Description of the task>
Copy the passage on XTTS v2 from "The price you" up to and including "the restricted bit.", but rename "weights" to "parameters" everywhere in it.

Selected excerpt>
_ _ _

The honest cost is exactly that: it is a paid, cloud service. Your text and audio go to their servers, so it is a non-starter where data cannot leave the building. The free tier is for trying it, not shipping with it: no commercial use, an attribution requirement, and no instant voice clone. And because billing is by usage credits, a heavy month costs real money. You are buying quality, speed and convenience, and they are genuinely worth buying, but you are renting them.
Where XTTS v2 wins
XTTS v2 wins on everything the cloud cannot give you. It is free to run, so once you have the hardware there is no per-word meter ticking, which changes how you work: you regenerate a line twenty times without thinking about cost. It runs entirely offline, so it is the obvious answer when privacy or air-gapping is a hard requirement, nothing you type or clone ever leaves your machine. It clones a voice from as little as six seconds of audio across 17 languages. And the quality is the surprise: independent listening tests put it at around 94 percent of ElevenLabs, with the cloud service holding only a small lead on emotion and consistency. For a lot of narration, that gap is hard to hear.
The price you pay is in hardware and effort. You want an NVIDIA GPU for anything near real time, the model runs on a CPU but slowly, and the install is a real step rather than a sign-up form. And then there is the licensing, which deserves its own section.
The licensing catch nobody mentions
This is the part that turns a clear win into a careful one, and most comparisons skip it. The XTTS v2 model weights ship under the Coqui Public Model License, which is non-commercial. The code around the model is the permissive MPL 2.0, so people assume the whole thing is free to use commercially. It is not: the weights, the part that actually makes the voice, are the restricted bit.
It gets sharper. Coqui, the company that made XTTS and was the only party who could sell you a commercial license, shut down in January 2024. So there is now no legal path to a commercial license at all, the seller no longer exists. The model stays free to download and use, and an actively maintained community fork keeps it running on current Python and PyTorch, but the license on the weights did not change. The honest reading in 2026 is simple: use XTTS v2 for personal, research and non-commercial work, and do not build it into a product you sell.
If you need a local engine you can actually ship, the good news is there are several whose weights are genuinely permissive: Piper, Kokoro (Apache 2.0) and StyleTTS 2 (MIT) are the names to look at. They are the right tool when the use is commercial and you still want everything local. And if you want XTTS-level polish with no licensing homework at all, a paid ElevenLabs plan is, again, the clean answer.
Running XTTS v2 locally
If XTTS v2 is your pick, here is how little it takes to get a voice out of it. Install the maintained community fork, point it at a short voice sample, and pick one of the 17 languages.
The quality of your clone rides almost entirely on the sample. A clean, consistent 15 to 30 second recording, one voice, no music, no room echo, beats a longer messy one every time. That is true for ElevenLabs too, so if you are going to clone a voice, it is worth recording the sample properly once.

_ _ _

Supplied entries>
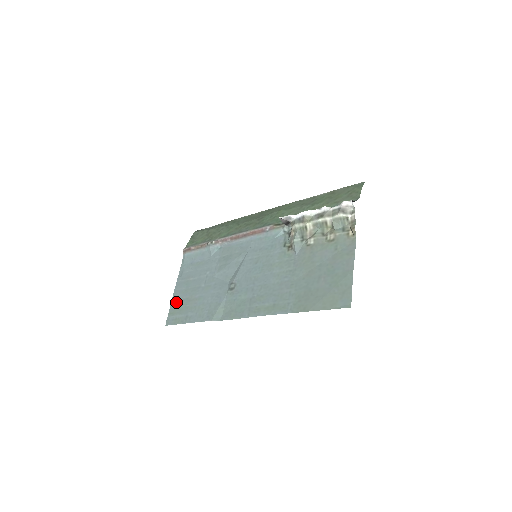
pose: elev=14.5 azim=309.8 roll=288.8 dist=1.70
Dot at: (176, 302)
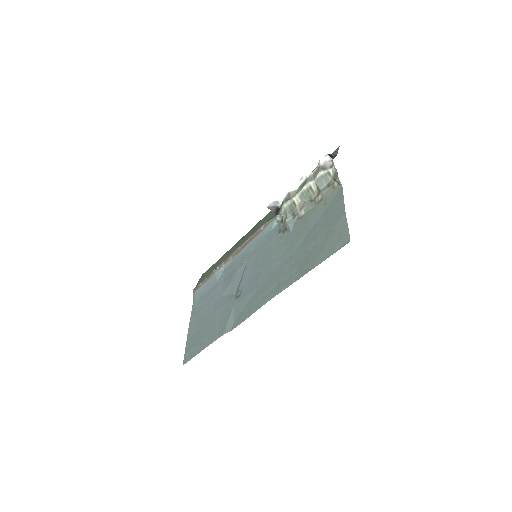
Dot at: (190, 338)
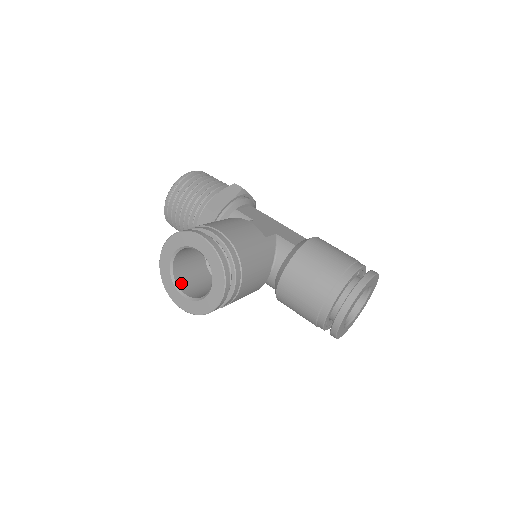
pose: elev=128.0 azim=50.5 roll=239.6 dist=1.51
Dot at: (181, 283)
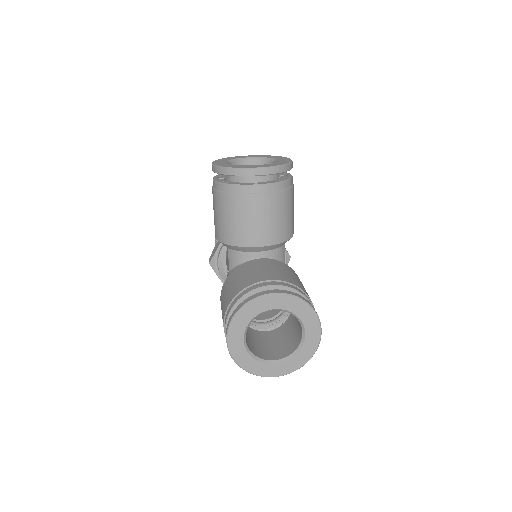
Dot at: occluded
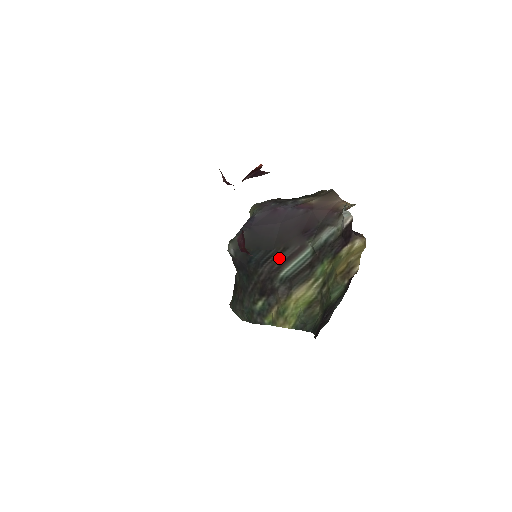
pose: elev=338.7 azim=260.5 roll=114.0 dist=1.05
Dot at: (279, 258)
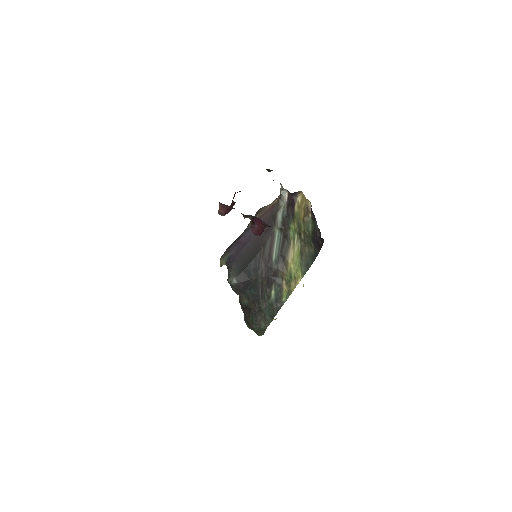
Dot at: (265, 253)
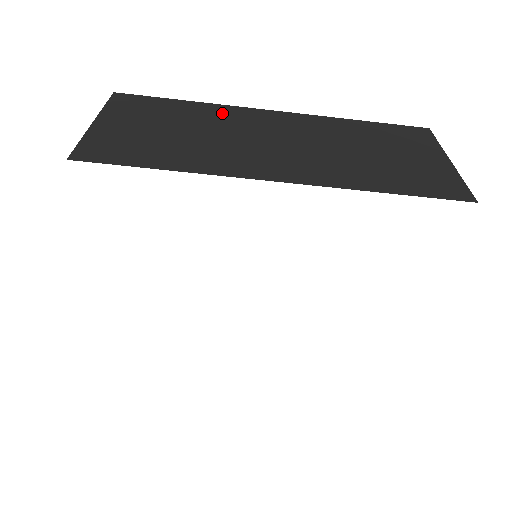
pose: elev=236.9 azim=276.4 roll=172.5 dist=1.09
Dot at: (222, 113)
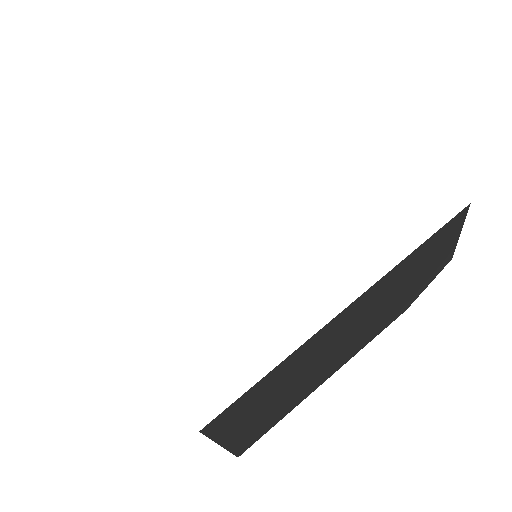
Dot at: occluded
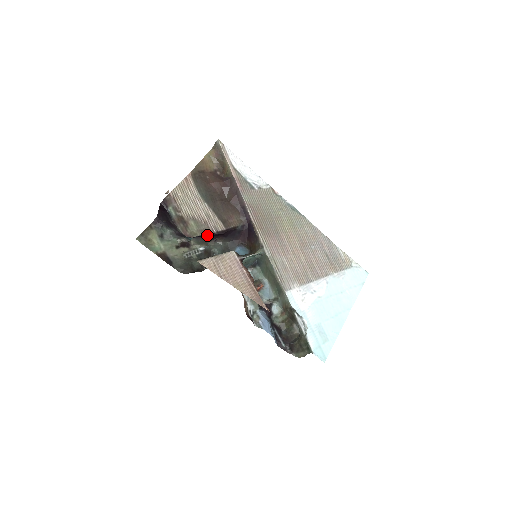
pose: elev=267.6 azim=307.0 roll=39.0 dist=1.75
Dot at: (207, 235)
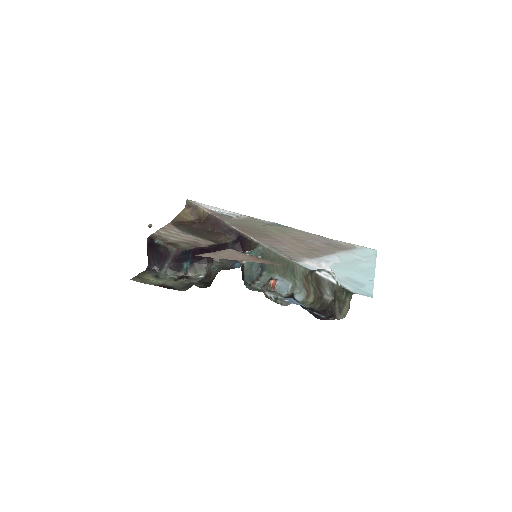
Dot at: (200, 249)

_ _ _

Answer to this exercise>
The price you pay is in hardware and effort. You want an NVIDIA GPU for anything near real time, the model runs on a CPU but slowly, and the install is a real step rather than a sign-up form. And then there is the licensing, which deserves its own section.
The licensing catch nobody mentions
This is the part that turns a clear win into a careful one, and most comparisons skip it. The XTTS v2 model parameters ship under the Coqui Public Model License, which is non-commercial. The code around the model is the permissive MPL 2.0, so people assume the whole thing is free to use commercially. It is not: the parameters, the part that actually makes the voice, are the restricted bit.